**Task objective**: This exercise calls for duplicating every entry below exactly, without the images.
Input material section start
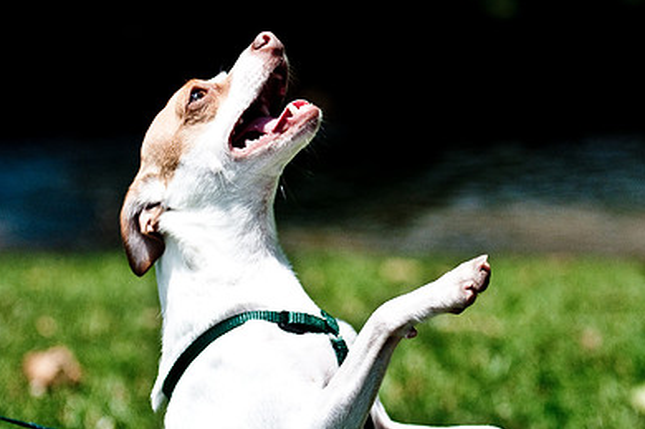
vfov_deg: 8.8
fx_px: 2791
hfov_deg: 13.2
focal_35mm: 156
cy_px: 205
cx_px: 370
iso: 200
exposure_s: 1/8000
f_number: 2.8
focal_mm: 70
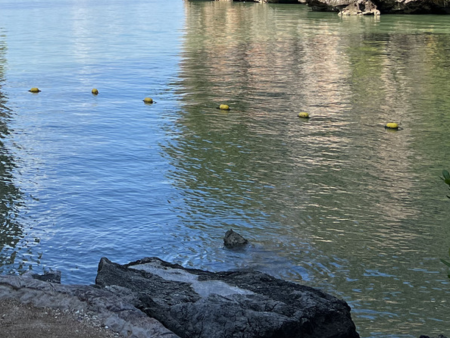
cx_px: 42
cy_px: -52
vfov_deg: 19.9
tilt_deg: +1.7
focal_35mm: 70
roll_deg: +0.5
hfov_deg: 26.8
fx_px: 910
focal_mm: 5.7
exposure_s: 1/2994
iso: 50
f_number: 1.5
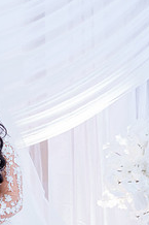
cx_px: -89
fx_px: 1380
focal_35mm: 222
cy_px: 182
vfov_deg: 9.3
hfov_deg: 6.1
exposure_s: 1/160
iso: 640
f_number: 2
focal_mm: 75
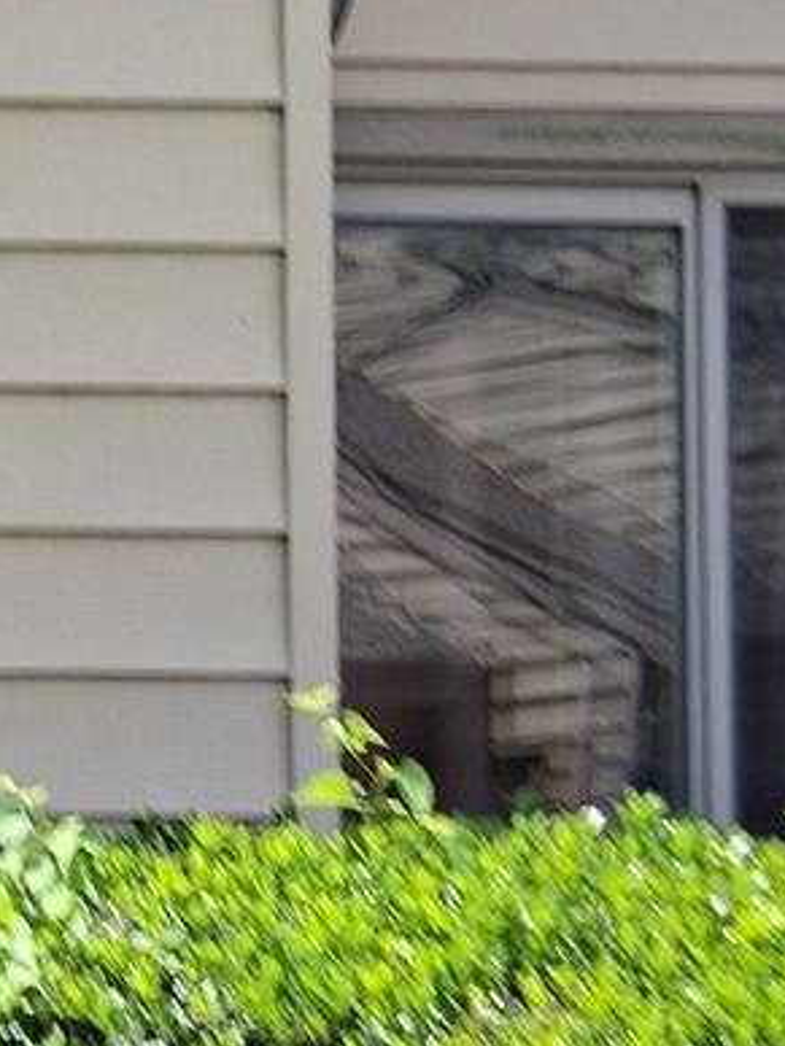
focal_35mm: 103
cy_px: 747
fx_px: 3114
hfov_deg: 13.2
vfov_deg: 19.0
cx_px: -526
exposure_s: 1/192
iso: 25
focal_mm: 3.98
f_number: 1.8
Input material section end
**Solved problem**:
vfov_deg: 8.8
fx_px: 2791
hfov_deg: 13.2
focal_35mm: 156
cy_px: 205
cx_px: 370
iso: 200
exposure_s: 1/8000
f_number: 2.8
focal_mm: 70
cx_px: 42
cy_px: -52
vfov_deg: 19.9
tilt_deg: +1.7
focal_35mm: 70
roll_deg: +0.5
hfov_deg: 26.8
fx_px: 910
focal_mm: 5.7
exposure_s: 1/2994
iso: 50
f_number: 1.5
cx_px: -89
fx_px: 1380
focal_35mm: 222
cy_px: 182
vfov_deg: 9.3
hfov_deg: 6.1
exposure_s: 1/160
iso: 640
f_number: 2
focal_mm: 75
focal_35mm: 103
cy_px: 747
fx_px: 3114
hfov_deg: 13.2
vfov_deg: 19.0
cx_px: -526
exposure_s: 1/192
iso: 25
focal_mm: 3.98
f_number: 1.8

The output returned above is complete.